■ TRY IT ■
Note each line of the listing that contains the string "được", and copy it.

■ RECORDS ■
━━━━━━━━━━━━━━━━━━━━
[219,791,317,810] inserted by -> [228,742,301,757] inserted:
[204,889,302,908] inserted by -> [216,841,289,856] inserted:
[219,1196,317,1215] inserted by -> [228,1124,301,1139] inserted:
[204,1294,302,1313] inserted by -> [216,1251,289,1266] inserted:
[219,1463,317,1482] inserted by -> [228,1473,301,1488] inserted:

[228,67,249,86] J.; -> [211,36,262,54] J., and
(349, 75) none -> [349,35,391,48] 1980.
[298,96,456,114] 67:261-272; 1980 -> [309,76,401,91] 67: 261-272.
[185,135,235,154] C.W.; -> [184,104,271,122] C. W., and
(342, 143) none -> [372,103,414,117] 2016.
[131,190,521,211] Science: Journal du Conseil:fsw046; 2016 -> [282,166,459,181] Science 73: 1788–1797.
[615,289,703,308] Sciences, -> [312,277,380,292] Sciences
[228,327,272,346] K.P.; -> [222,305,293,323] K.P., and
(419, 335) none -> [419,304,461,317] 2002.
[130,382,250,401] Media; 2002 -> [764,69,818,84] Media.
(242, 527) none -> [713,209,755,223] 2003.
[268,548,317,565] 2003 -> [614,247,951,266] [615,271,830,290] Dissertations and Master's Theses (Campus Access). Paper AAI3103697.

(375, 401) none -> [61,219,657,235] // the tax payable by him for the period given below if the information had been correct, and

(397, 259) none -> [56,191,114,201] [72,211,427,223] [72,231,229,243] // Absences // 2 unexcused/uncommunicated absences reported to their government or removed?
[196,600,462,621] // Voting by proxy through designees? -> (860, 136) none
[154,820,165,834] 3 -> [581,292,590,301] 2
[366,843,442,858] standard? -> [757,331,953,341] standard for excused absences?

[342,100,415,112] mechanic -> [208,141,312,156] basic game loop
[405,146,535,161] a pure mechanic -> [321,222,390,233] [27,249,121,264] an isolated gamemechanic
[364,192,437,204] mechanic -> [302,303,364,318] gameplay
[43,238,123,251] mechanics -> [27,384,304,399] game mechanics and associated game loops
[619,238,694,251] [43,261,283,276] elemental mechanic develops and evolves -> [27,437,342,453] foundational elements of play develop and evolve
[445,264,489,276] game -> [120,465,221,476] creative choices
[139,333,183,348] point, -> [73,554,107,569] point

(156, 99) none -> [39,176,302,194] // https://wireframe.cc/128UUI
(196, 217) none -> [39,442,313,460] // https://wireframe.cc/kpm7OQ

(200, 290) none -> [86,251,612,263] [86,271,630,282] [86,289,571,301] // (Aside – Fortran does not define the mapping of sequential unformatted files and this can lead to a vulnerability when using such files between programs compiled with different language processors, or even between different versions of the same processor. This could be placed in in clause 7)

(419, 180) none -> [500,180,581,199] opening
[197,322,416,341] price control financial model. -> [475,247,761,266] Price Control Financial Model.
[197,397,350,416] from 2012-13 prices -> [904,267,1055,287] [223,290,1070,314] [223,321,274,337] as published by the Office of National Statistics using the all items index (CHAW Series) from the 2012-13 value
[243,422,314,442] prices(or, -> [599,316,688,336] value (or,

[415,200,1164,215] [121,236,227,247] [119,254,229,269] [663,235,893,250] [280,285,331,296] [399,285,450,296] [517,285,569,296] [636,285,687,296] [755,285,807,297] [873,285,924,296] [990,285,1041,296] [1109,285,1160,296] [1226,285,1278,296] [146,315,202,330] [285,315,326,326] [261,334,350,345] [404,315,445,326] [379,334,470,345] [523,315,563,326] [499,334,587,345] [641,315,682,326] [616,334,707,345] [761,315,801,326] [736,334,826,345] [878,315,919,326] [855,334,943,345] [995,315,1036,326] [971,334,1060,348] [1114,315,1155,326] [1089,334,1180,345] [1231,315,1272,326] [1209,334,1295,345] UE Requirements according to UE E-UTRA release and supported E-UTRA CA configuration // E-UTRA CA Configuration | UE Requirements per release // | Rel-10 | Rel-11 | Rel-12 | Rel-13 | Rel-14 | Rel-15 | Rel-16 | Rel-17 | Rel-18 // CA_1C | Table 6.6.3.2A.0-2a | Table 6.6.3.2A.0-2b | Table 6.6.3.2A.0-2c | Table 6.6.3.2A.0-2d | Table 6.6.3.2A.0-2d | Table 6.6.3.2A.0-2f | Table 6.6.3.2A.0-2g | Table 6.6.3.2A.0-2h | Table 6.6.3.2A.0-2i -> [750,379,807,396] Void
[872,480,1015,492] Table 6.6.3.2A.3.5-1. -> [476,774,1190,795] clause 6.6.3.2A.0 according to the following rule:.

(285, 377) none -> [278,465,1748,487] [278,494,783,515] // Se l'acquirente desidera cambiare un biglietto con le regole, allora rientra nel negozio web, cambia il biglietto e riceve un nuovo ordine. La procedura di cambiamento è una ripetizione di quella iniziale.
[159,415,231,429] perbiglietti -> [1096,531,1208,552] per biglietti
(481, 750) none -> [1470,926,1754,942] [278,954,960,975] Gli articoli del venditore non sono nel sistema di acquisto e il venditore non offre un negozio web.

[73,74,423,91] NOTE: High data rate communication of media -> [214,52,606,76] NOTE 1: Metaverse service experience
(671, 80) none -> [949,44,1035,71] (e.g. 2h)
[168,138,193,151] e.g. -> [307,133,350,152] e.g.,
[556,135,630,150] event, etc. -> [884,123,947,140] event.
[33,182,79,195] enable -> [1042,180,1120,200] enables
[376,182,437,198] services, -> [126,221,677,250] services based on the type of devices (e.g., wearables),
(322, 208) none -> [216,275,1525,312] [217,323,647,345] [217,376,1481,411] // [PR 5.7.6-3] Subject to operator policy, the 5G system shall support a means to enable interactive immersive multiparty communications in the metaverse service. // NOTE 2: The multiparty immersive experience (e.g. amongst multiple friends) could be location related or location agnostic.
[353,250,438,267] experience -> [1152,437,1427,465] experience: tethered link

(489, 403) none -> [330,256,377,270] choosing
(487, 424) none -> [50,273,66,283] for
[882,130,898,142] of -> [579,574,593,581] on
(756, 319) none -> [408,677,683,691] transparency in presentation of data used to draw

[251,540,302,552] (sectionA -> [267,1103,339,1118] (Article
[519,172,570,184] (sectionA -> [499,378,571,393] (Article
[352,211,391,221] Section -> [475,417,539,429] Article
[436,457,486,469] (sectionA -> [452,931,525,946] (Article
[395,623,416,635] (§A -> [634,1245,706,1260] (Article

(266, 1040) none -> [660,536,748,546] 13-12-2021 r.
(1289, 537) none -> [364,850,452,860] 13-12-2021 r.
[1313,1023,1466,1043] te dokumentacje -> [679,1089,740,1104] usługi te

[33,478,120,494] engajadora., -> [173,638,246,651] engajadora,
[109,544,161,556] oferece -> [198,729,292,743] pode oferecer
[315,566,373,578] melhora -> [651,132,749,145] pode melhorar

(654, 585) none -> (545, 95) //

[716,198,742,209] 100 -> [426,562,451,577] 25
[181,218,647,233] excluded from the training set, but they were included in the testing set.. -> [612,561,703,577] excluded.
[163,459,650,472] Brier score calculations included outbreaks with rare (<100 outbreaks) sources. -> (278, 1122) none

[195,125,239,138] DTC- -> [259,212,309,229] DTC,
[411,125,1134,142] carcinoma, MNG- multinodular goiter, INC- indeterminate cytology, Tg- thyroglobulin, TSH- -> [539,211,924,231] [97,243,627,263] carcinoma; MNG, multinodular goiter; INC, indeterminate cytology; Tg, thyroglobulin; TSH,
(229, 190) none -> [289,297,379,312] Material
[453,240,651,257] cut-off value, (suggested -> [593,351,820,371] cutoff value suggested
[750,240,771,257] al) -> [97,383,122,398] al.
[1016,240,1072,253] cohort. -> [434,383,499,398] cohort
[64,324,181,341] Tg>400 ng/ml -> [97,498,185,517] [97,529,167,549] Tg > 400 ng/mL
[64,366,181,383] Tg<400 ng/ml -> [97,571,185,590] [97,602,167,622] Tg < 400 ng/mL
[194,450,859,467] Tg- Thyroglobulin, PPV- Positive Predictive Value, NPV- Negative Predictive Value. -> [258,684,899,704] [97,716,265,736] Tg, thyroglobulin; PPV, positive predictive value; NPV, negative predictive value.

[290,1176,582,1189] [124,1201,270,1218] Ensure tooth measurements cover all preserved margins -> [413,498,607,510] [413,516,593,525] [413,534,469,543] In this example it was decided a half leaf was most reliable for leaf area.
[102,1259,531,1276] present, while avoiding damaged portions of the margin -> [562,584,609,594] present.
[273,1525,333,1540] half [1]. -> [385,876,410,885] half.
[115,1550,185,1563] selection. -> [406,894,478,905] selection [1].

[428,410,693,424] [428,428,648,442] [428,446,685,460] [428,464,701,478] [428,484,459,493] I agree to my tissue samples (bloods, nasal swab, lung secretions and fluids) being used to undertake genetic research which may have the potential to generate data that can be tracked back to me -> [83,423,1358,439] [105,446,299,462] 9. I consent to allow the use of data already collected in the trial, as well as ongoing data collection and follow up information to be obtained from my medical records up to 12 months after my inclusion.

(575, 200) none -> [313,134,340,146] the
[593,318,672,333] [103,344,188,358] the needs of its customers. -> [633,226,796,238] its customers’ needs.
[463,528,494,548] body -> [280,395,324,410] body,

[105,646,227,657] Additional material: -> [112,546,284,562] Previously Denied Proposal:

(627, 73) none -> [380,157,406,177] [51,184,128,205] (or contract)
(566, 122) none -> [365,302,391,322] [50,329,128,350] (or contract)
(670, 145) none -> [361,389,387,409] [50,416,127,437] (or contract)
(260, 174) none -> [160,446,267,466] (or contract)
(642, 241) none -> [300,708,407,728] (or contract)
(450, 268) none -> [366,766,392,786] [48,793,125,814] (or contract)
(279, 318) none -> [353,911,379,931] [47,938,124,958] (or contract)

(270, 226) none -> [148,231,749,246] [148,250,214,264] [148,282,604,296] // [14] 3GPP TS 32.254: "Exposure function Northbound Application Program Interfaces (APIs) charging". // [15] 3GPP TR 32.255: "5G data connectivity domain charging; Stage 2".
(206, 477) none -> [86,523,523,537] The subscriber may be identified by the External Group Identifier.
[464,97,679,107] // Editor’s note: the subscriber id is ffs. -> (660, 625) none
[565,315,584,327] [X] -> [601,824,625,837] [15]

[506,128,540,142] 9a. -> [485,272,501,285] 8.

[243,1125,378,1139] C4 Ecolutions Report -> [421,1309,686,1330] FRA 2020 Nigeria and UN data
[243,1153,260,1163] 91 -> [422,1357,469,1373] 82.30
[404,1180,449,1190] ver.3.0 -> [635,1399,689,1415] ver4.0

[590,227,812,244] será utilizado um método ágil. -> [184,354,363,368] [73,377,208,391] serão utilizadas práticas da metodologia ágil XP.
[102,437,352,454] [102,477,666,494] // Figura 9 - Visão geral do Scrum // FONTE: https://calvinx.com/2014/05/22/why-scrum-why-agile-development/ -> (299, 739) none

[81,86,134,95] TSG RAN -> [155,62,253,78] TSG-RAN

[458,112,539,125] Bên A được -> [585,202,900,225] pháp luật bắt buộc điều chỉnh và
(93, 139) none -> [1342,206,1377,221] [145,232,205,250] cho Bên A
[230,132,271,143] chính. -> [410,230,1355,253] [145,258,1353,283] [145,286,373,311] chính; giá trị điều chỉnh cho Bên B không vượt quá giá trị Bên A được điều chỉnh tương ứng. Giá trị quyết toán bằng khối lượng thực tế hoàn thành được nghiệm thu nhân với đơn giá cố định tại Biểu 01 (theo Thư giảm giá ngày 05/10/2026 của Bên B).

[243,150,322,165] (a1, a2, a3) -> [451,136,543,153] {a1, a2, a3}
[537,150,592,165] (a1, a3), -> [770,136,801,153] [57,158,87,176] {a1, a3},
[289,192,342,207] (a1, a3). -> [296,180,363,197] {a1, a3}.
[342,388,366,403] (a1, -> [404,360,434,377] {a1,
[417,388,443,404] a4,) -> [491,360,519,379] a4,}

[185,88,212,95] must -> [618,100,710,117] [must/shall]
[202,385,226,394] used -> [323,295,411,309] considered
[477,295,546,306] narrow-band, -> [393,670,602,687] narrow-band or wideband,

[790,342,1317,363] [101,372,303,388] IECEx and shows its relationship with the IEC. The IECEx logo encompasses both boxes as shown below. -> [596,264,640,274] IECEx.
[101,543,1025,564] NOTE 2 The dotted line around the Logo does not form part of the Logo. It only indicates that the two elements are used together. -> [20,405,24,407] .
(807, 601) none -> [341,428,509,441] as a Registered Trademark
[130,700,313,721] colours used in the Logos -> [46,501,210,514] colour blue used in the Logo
━━━━━━━━━━━━━━━━━━━━
■ PROBLEM SOLUTION ■
[458,112,539,125] Bên A được -> [585,202,900,225] pháp luật bắt buộc điều chỉnh và
[230,132,271,143] chính. -> [410,230,1355,253] [145,258,1353,283] [145,286,373,311] chính; giá trị điều chỉnh cho Bên B không vượt quá giá trị Bên A được điều chỉnh tương ứng. Giá trị quyết toán bằng khối lượng thực tế hoàn thành được nghiệm thu nhân với đơn giá cố định tại Biểu 01 (theo Thư giảm giá ngày 05/10/2026 của Bên B).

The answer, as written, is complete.